Als die Frist ablief, war zunächst nicht klar, wie es weitergeht: Würden die Beschränkungen zu Ein- und Auszahlungen aufgehoben? Haben die Banken ausreichend Bargeld, wenn viele ihr Geld sofort wieder abheben würden? Schließlich kam die erleichternde Meldung, dass alle Einschränkungen aufgehoben werden. Auch wenn zunächst weiterhin nicht überall genügend Bargeld verfügbar war, war die Zeit der Unsicherheit doch vorbei. Die alten Geldscheine waren nun wertlos.
„Es war sehr spannend für uns Missionare zu beobachten, was solch ein Gesetz mit uns Menschen machen kann: Wenn unser Besitz in Gefahr ist, wie reagieren wir? Wenn das, was wir angehäuft haben, droht, wertlos zu werden, woran klammern wir uns? Wenn unser Geld von einem Tag auf den anderen komplett wertlos wird, was macht das mit unserem Herzen?“, sagte Manuel Stoll, der seit Juni 2021 in dem Land Gemeindegründungen unterstützt.

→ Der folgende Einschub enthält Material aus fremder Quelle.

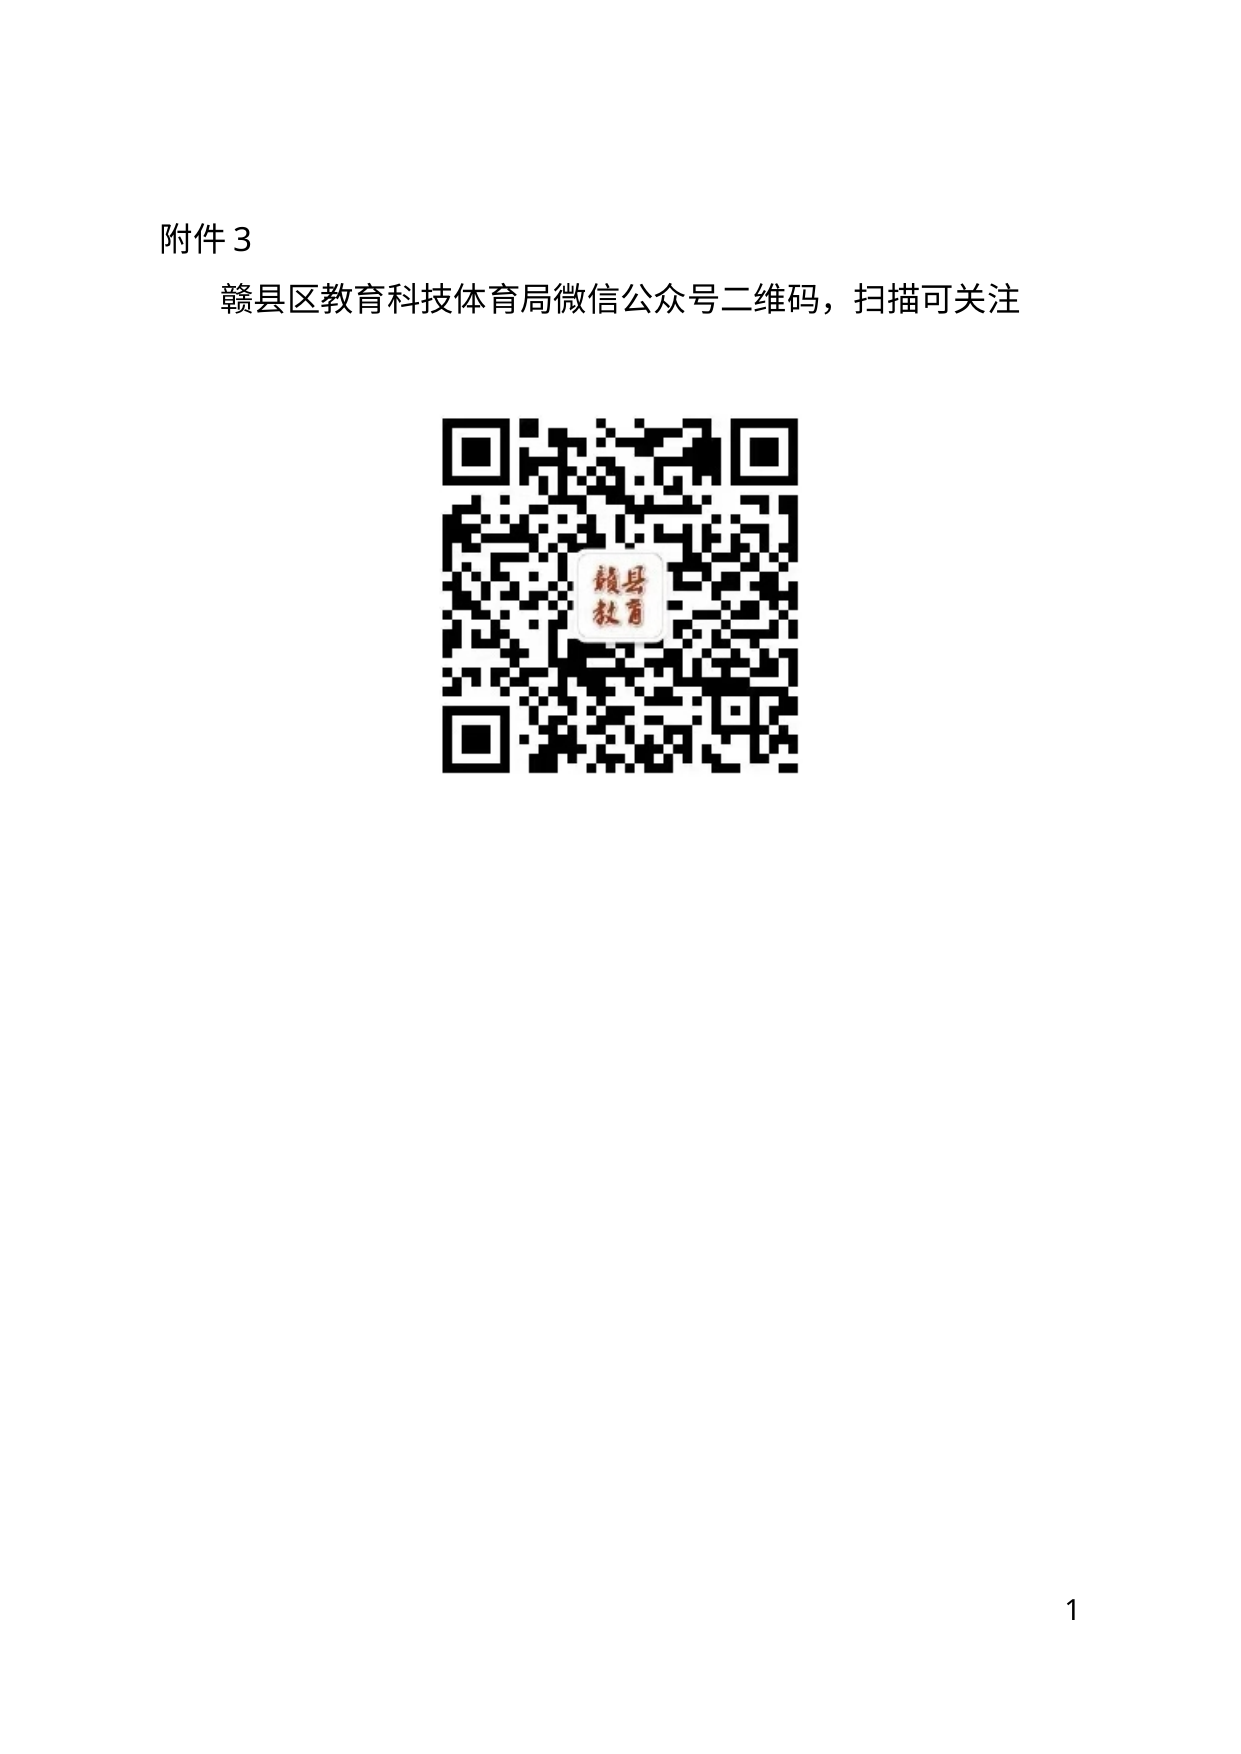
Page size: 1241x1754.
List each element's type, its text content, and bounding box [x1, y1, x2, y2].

text 附件3 [159, 213, 1081, 261]
text 赣县区教育科技体育局微信公众号二维码，扫描可关注 [159, 273, 1081, 321]
picture [414, 390, 827, 802]
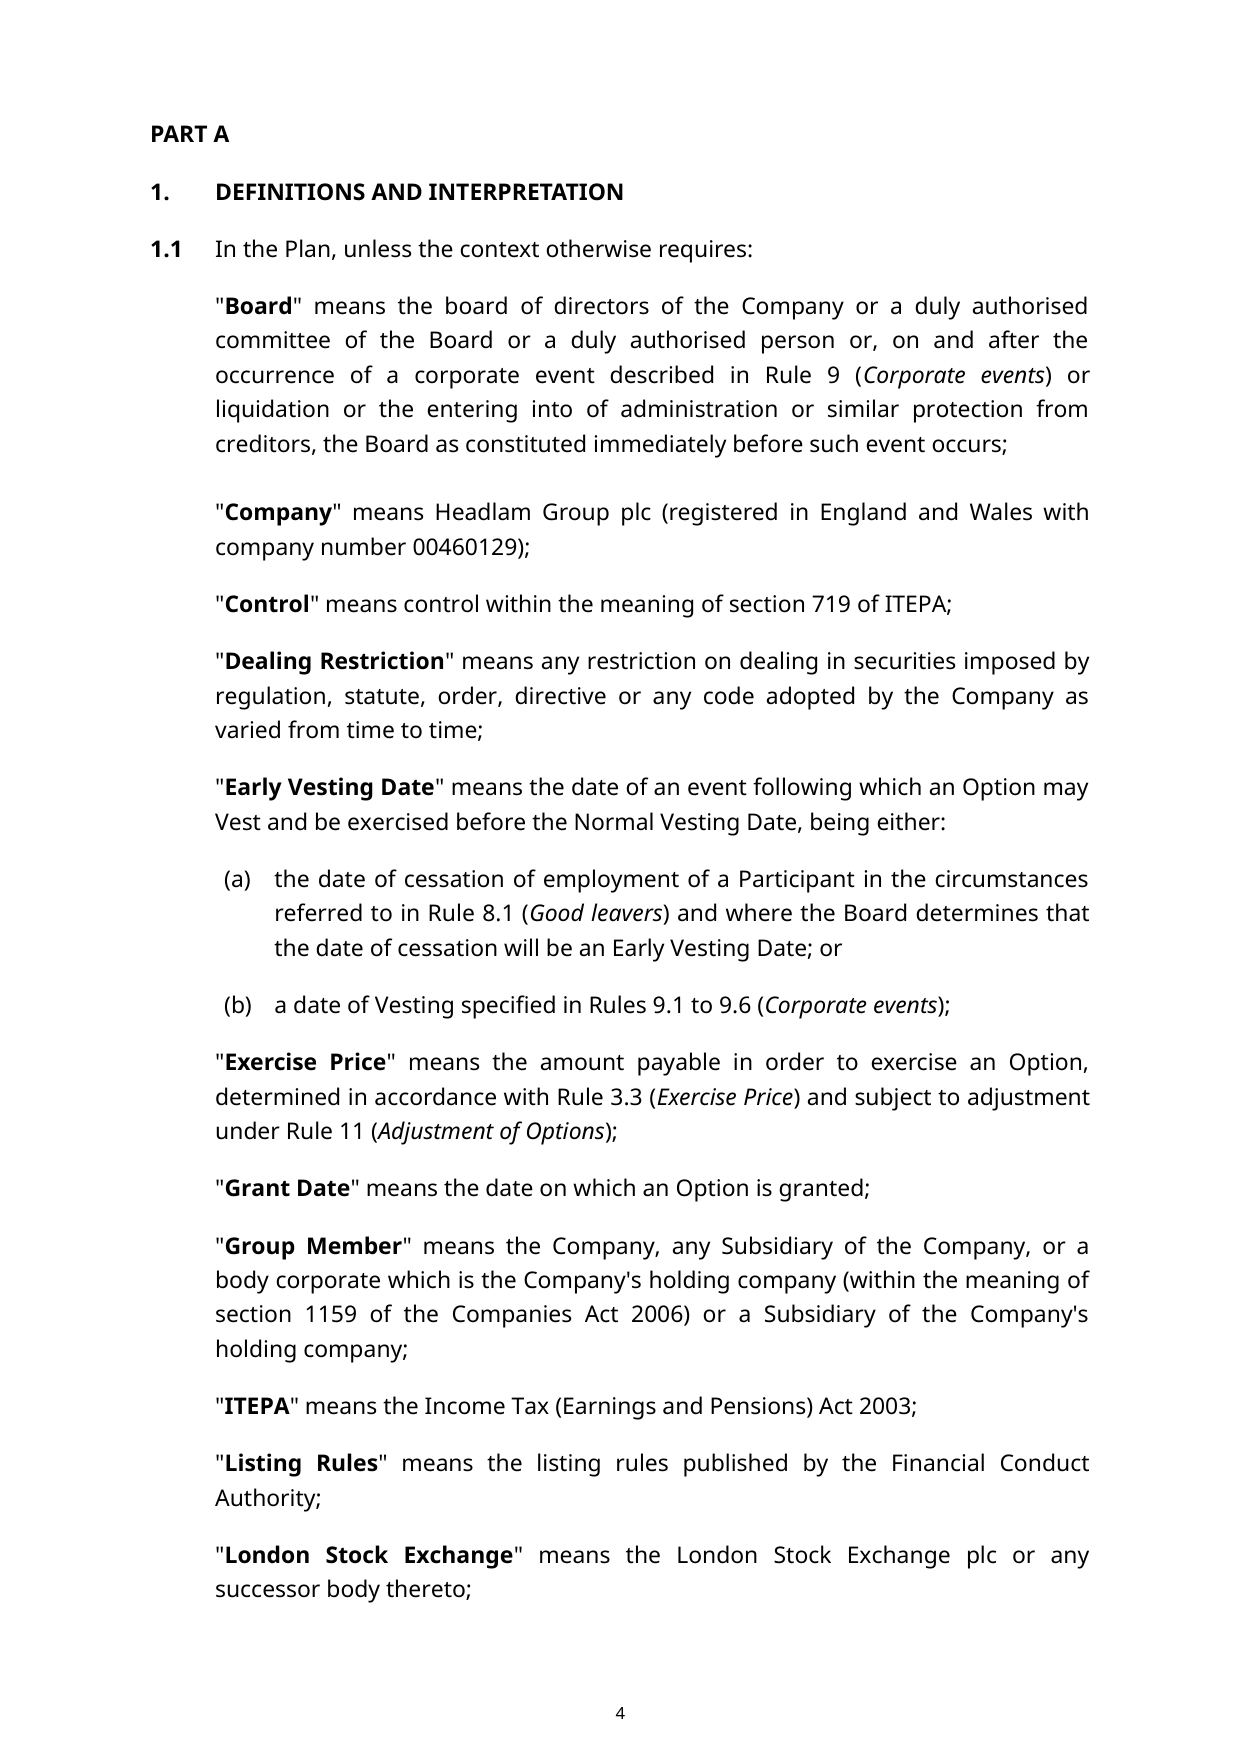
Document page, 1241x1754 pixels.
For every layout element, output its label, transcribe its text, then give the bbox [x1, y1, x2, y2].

subtitle In the Plan, unless the context otherwise requires: [150, 233, 1090, 264]
text "London Stock Exchange" means the London Stock Exchange plc or any successor body thereto; [215, 1539, 1090, 1604]
subtitle Part A [150, 118, 1090, 149]
text "ITEPA" means the Income Tax (Earnings and Pensions) Act 2003; [215, 1390, 1090, 1421]
text "Company" means Headlam Group plc (registered in England and Wales with company number 00460129); [215, 496, 1090, 562]
text "Listing Rules" means the listing rules published by the Financial Conduct Authority; [215, 1447, 1090, 1513]
text "Grant Date" means the date on which an Option is granted; [215, 1172, 1090, 1203]
text "Group Member" means the Company, any Subsidiary of the Company, or a body corporate which is the Company's holding company (within the meaning of section 1159 of the Companies Act 2006) or a Subsidiary of the Company's holding company; [215, 1229, 1090, 1364]
text "Board" means the board of directors of the Company or a duly authorised committee of the Board or a duly authorised person or, on and after the occurrence of a corporate event described in Rule 9 (Corporate events) or liquidation or the entering into of administration or similar protection from creditors, the Board as constituted immediately before such event occurs; [215, 290, 1090, 459]
subtitle DEFINITIONS AND INTERPRETATION [150, 175, 1090, 207]
subtitle the date of cessation of employment of a Participant in the circumstances referred to in Rule 8.1 (Good leavers) and where the Board determines that the date of cessation will be an Early Vesting Date; or [224, 863, 1090, 963]
text "Dealing Restriction" means any restriction on dealing in securities imposed by regulation, statute, order, directive or any code adopted by the Company as varied from time to time; [215, 645, 1090, 745]
subtitle a date of Vesting specified in Rules 9.1 to 9.6 (Corporate events); [224, 989, 1090, 1020]
text "Exercise Price" means the amount payable in order to exercise an Option, determined in accordance with Rule 3.3 (Exercise Price) and subject to adjustment under Rule 11 (Adjustment of Options); [215, 1046, 1090, 1146]
text "Control" means control within the meaning of section 719 of ITEPA; [215, 588, 1090, 619]
text "Early Vesting Date" means the date of an event following which an Option may Vest and be exercised before the Normal Vesting Date, being either: [215, 771, 1090, 837]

Spätestens mit dem Tod wird aller Besitz mit einem Schlag wertlos sein. Geld ist dann nicht mehr als bunt bedrucktes Papier (so wie die alten Scheine hier in Burundi). Daher hat Jesus auch gesagt: „Sammelt euch keine Reichtümer hier auf der Erde, wo Motten und Rost sie zerfressen oder Diebe einbrechen und stehlen. Sammelt euch lieber Schätze im Himmel […] Denn wo dein Schatz ist, da wird auch dein Herz sein.“ (Matthäus 6,19–21). „Was für ‚Schätze‘ will ich in meinem Leben anhäufen, die auch über meinen Tod hinaus Bestand haben? Für uns als Familie sind das: Gottes Willen tun, mit ihm in Beziehung leben, anderen von seiner Liebe erzählen. Das soll uns immer wichtiger sein als Besitz oder Geld.“
Die Liebenzeller Mission ist seit 1992 in Burundi aktiv. Die Missionare dort setzen sich für benachteiligte Menschen ein, unterstützen christliche Ausbildung, die Gemeindearbeit und schulen Burunder.